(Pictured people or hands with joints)

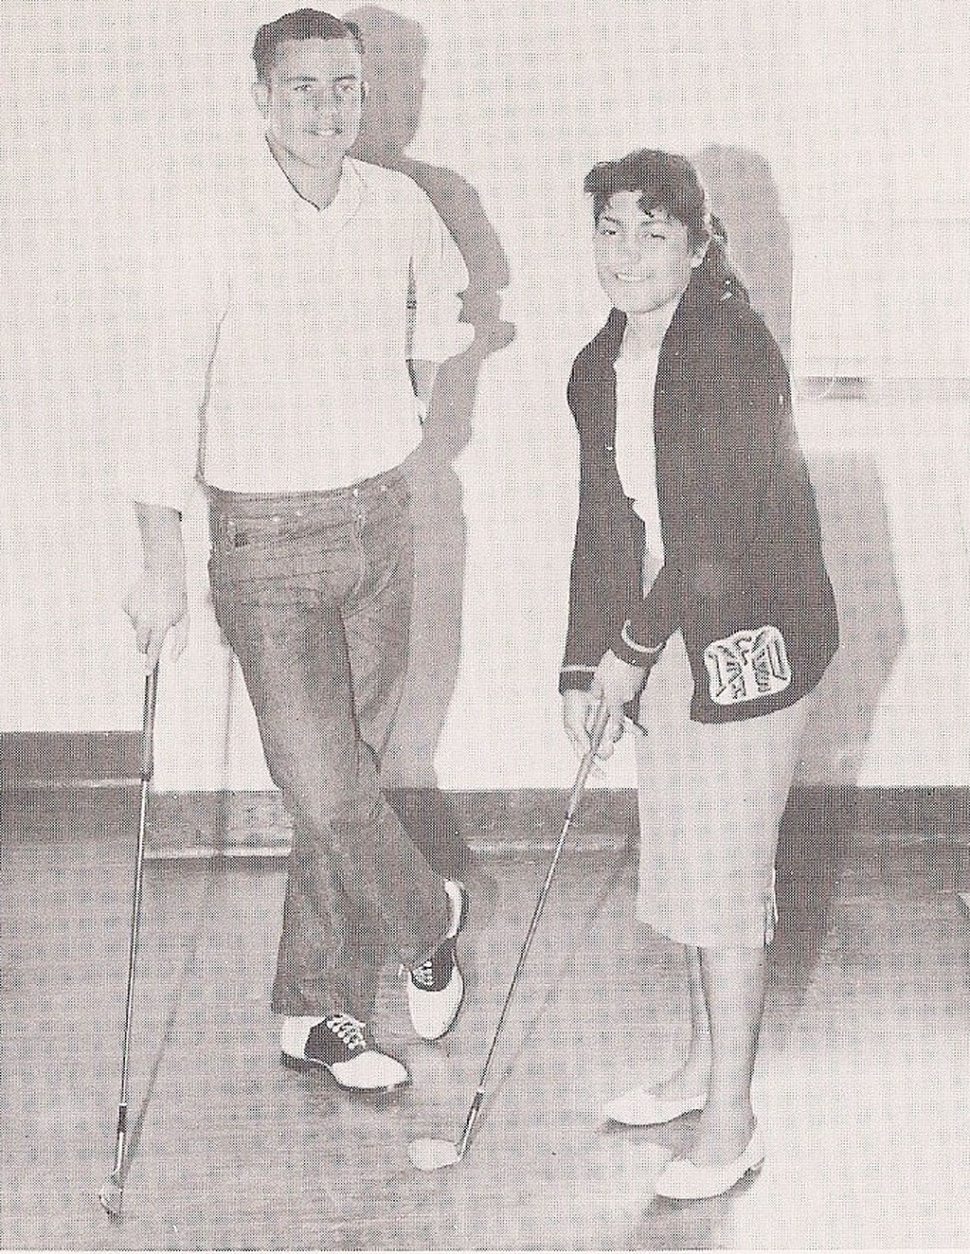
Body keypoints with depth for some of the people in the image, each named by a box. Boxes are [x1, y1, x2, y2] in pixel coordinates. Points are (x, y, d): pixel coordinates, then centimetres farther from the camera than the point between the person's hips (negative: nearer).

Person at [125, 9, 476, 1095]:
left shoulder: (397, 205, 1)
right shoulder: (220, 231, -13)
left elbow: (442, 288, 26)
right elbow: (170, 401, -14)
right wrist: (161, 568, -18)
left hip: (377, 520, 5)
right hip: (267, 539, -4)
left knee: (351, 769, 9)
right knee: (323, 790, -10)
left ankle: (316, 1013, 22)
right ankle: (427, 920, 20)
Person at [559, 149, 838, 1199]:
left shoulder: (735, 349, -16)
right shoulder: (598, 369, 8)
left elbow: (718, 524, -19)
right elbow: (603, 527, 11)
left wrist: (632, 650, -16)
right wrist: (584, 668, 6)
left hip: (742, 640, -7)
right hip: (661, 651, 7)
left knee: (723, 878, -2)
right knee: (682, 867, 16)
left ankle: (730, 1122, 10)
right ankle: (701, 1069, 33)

• What to do
Write out the lines above, starting at the line that contains "left wrist: (632, 650, -16)" and ending with the final line, and nothing else; copy them exactly.

• Response below
left wrist: (632, 650, -16)
right wrist: (584, 668, 6)
left hip: (742, 640, -7)
right hip: (661, 651, 7)
left knee: (723, 878, -2)
right knee: (682, 867, 16)
left ankle: (730, 1122, 10)
right ankle: (701, 1069, 33)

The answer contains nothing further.